Tuesday, August 27, 2013

Brad DeLong agrees that David Landes still has a lock on the industrial revolution

The great economic historian David Landes died on August 17.  Aside from my admiration for his work, I also happened to know David, since he was the chair of the Social Studies program at Harvard during most of the time I taught there in the early 1980s. He was a real mensch.

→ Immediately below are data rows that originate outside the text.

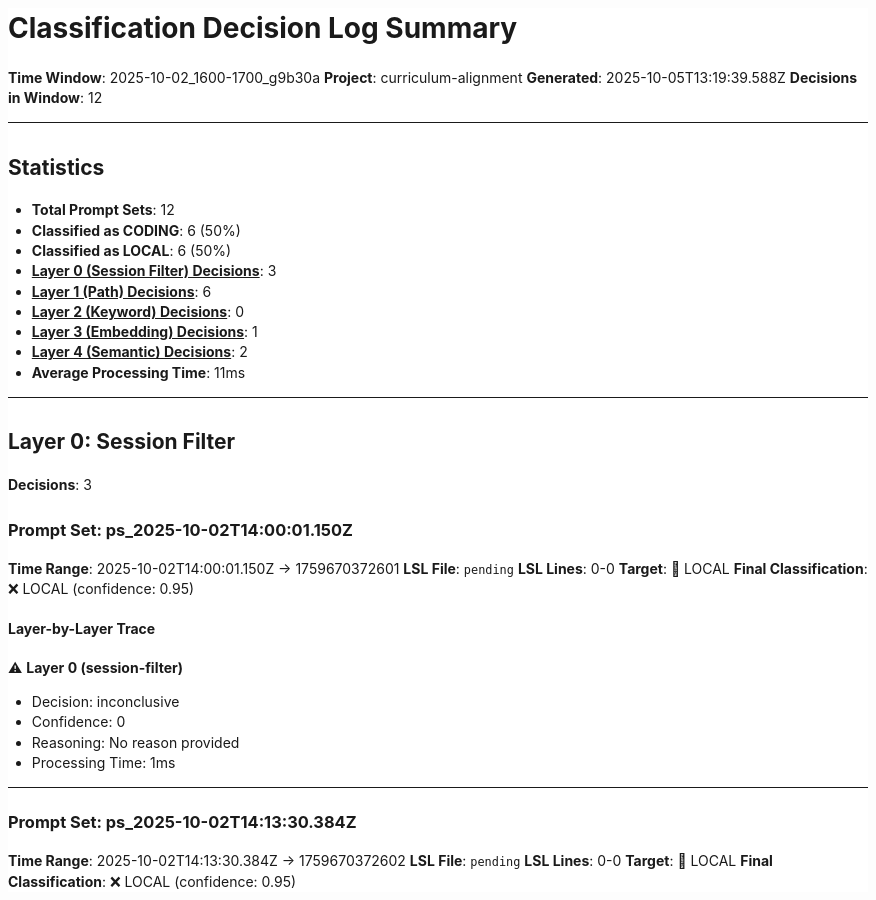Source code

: # Classification Decision Log Summary

**Time Window**: 2025-10-02_1600-1700_g9b30a
**Project**: curriculum-alignment
**Generated**: 2025-10-05T13:19:39.588Z
**Decisions in Window**: 12

---

## Statistics

- **Total Prompt Sets**: 12
- **Classified as CODING**: 6 (50%)
- **Classified as LOCAL**: 6 (50%)
- **[Layer 0 (Session Filter) Decisions](#layer-0-session-filter)**: 3
- **[Layer 1 (Path) Decisions](#layer-1-path)**: 6
- **[Layer 2 (Keyword) Decisions](#layer-2-keyword)**: 0
- **[Layer 3 (Embedding) Decisions](#layer-3-embedding)**: 1
- **[Layer 4 (Semantic) Decisions](#layer-4-semantic)**: 2
- **Average Processing Time**: 11ms

---

## Layer 0: Session Filter

**Decisions**: 3

### Prompt Set: ps_2025-10-02T14:00:01.150Z

**Time Range**: 2025-10-02T14:00:01.150Z → 1759670372601
**LSL File**: `pending`
**LSL Lines**: 0-0
**Target**: 📍 LOCAL
**Final Classification**: ❌ LOCAL (confidence: 0.95)

#### Layer-by-Layer Trace

⚠️ **Layer 0 (session-filter)**
- Decision: inconclusive
- Confidence: 0
- Reasoning: No reason provided
- Processing Time: 1ms

---

### Prompt Set: ps_2025-10-02T14:13:30.384Z

**Time Range**: 2025-10-02T14:13:30.384Z → 1759670372602
**LSL File**: `pending`
**LSL Lines**: 0-0
**Target**: 📍 LOCAL
**Final Classification**: ❌ LOCAL (confidence: 0.95)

A few days ago Brad DeLong marked the death of David Landes in a post on his blog ... by way of responding to a query I had recently e-mailed him about the historiography and historical sociology of the industrial revolution.  (By pure coincidence, I sent my message to Brad the same day that Landes died.)

—Jeff Weintraub

Brad DeLong's Semi-Daily Journal
August 25, 2013
We Economic Historians All Mourn That David Landes Has Died

And yet his work remains. Jeff Weintraub asks a question:
Let's imagine that one wants to give students (or any other set of non-expert readers) a sweeping and illuminating introductory overview on the industrial revolution—what it was about, how & why it marked a major break in human history, why it was a socio-economic and socio-political transformation as well as a purely technological one, along with some consideration of the major controversies about its nature & causes & consequences—that is brief & compact, but also intellectually substantial & theoretically sophisticated, not to mention well written. As far as I can tell, the best available single piece of this sort is still David Landes's 39-page "Introduction" to The Unbound Prometheus. At least, I'm not aware of a superior substitute that meets all those criteria….  Am I wrong? ....
I am not aware of a superior substitute either. Is anybody?